● REQUEST
Please turn the records below into a Markdown table with the columns Row and Line, one numbered row for each non-blank line. Leave the pictures out of the answer.

● LISTED RECORDS
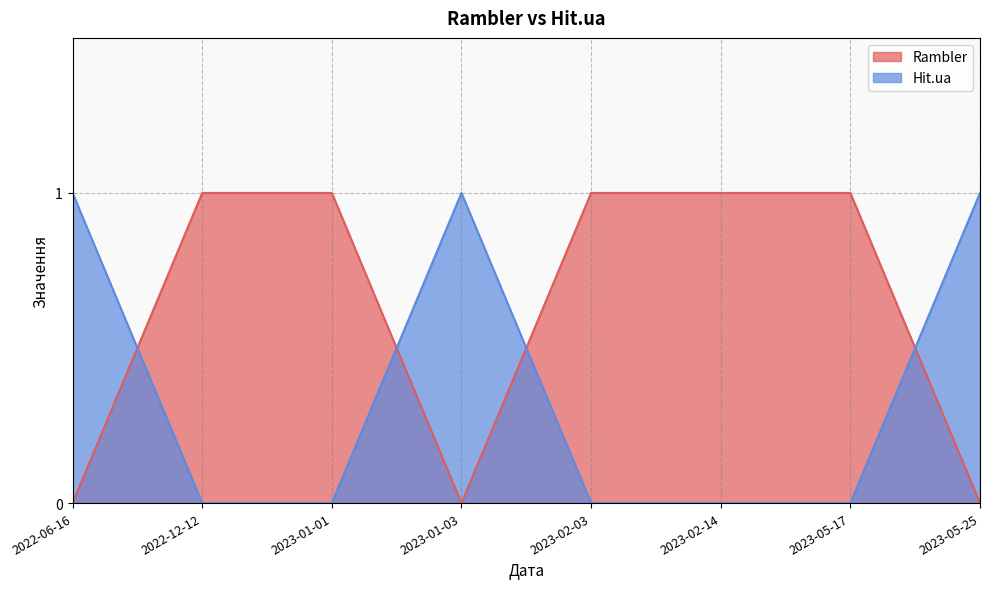

Is it true that Hit.ua equals 0 at 2022-12-12?

True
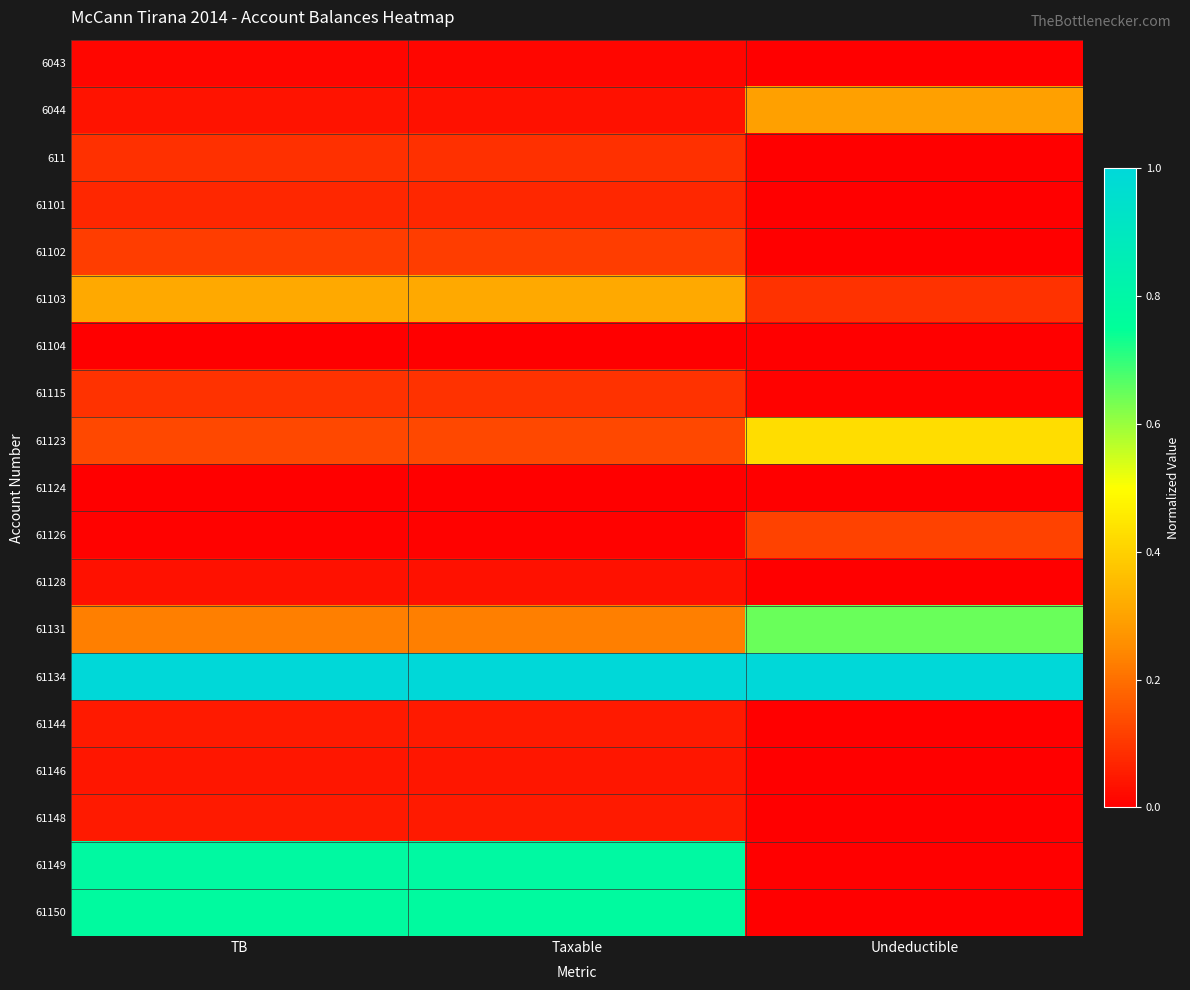

Reading left to right, transcribe all the data shown in this chart.

6043: TB=0.0	Taxable=0.0	Undeductible=0.0
6044: TB=0.0	Taxable=0.0	Undeductible=0.3
611: TB=0.1	Taxable=0.1	Undeductible=0.0
61101: TB=0.1	Taxable=0.1	Undeductible=0.0
61102: TB=0.1	Taxable=0.1	Undeductible=0.0
61103: TB=0.3	Taxable=0.3	Undeductible=0.1
61104: TB=0.0	Taxable=0.0	Undeductible=0.0
61115: TB=0.1	Taxable=0.1	Undeductible=0.0
61123: TB=0.1	Taxable=0.1	Undeductible=0.4
61124: TB=0.0	Taxable=0.0	Undeductible=0.0
61126: TB=0.0	Taxable=0.0	Undeductible=0.1
61128: TB=0.0	Taxable=0.0	Undeductible=0.0
61131: TB=0.2	Taxable=0.2	Undeductible=0.6
61134: TB=1.0	Taxable=1.0	Undeductible=1.0
61144: TB=0.0	Taxable=0.0	Undeductible=0.0
61146: TB=0.0	Taxable=0.0	Undeductible=0.0
61148: TB=0.0	Taxable=0.0	Undeductible=0.0
61149: TB=0.8	Taxable=0.8	Undeductible=0.0
61150: TB=0.8	Taxable=0.8	Undeductible=0.0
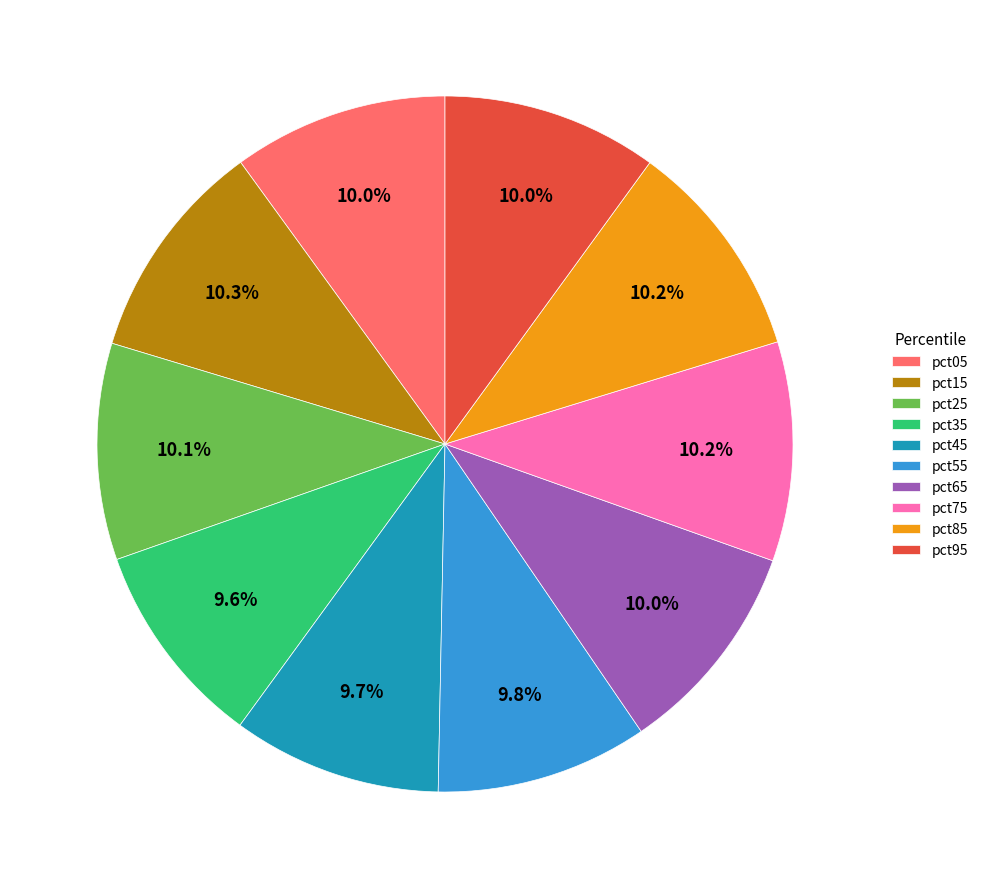

To the nearest percent, what percentage of the pie is pct15?

10%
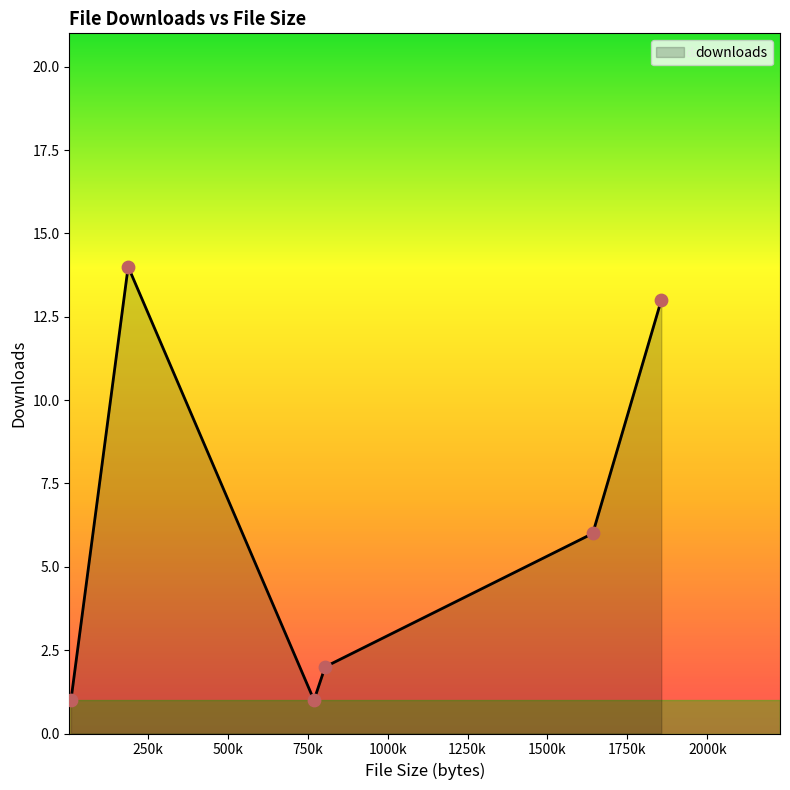

What is the average value?

6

● PROBLEM SOLUTION
| Row | Line |
|---|---|
| 1 | Is it true that Hit.ua equals 0 at 2022-12-12? |
| 2 | True |
| 3 | Reading left to right, transcribe all the data shown in this chart. |
| 4 | 6043: TB=0.0	Taxable=0.0	Undeductible=0.0 |
| 5 | 6044: TB=0.0	Taxable=0.0	Undeductible=0.3 |
| 6 | 611: TB=0.1	Taxable=0.1	Undeductible=0.0 |
| 7 | 61101: TB=0.1	Taxable=0.1	Undeductible=0.0 |
| 8 | 61102: TB=0.1	Taxable=0.1	Undeductible=0.0 |
| 9 | 61103: TB=0.3	Taxable=0.3	Undeductible=0.1 |
| 10 | 61104: TB=0.0	Taxable=0.0	Undeductible=0.0 |
| 11 | 61115: TB=0.1	Taxable=0.1	Undeductible=0.0 |
| 12 | 61123: TB=0.1	Taxable=0.1	Undeductible=0.4 |
| 13 | 61124: TB=0.0	Taxable=0.0	Undeductible=0.0 |
| 14 | 61126: TB=0.0	Taxable=0.0	Undeductible=0.1 |
| 15 | 61128: TB=0.0	Taxable=0.0	Undeductible=0.0 |
| 16 | 61131: TB=0.2	Taxable=0.2	Undeductible=0.6 |
| 17 | 61134: TB=1.0	Taxable=1.0	Undeductible=1.0 |
| 18 | 61144: TB=0.0	Taxable=0.0	Undeductible=0.0 |
| 19 | 61146: TB=0.0	Taxable=0.0	Undeductible=0.0 |
| 20 | 61148: TB=0.0	Taxable=0.0	Undeductible=0.0 |
| 21 | 61149: TB=0.8	Taxable=0.8	Undeductible=0.0 |
| 22 | 61150: TB=0.8	Taxable=0.8	Undeductible=0.0 |
| 23 | To the nearest percent, what percentage of the pie is pct15? |
| 24 | 10% |
| 25 | What is the average value? |
| 26 | 6 |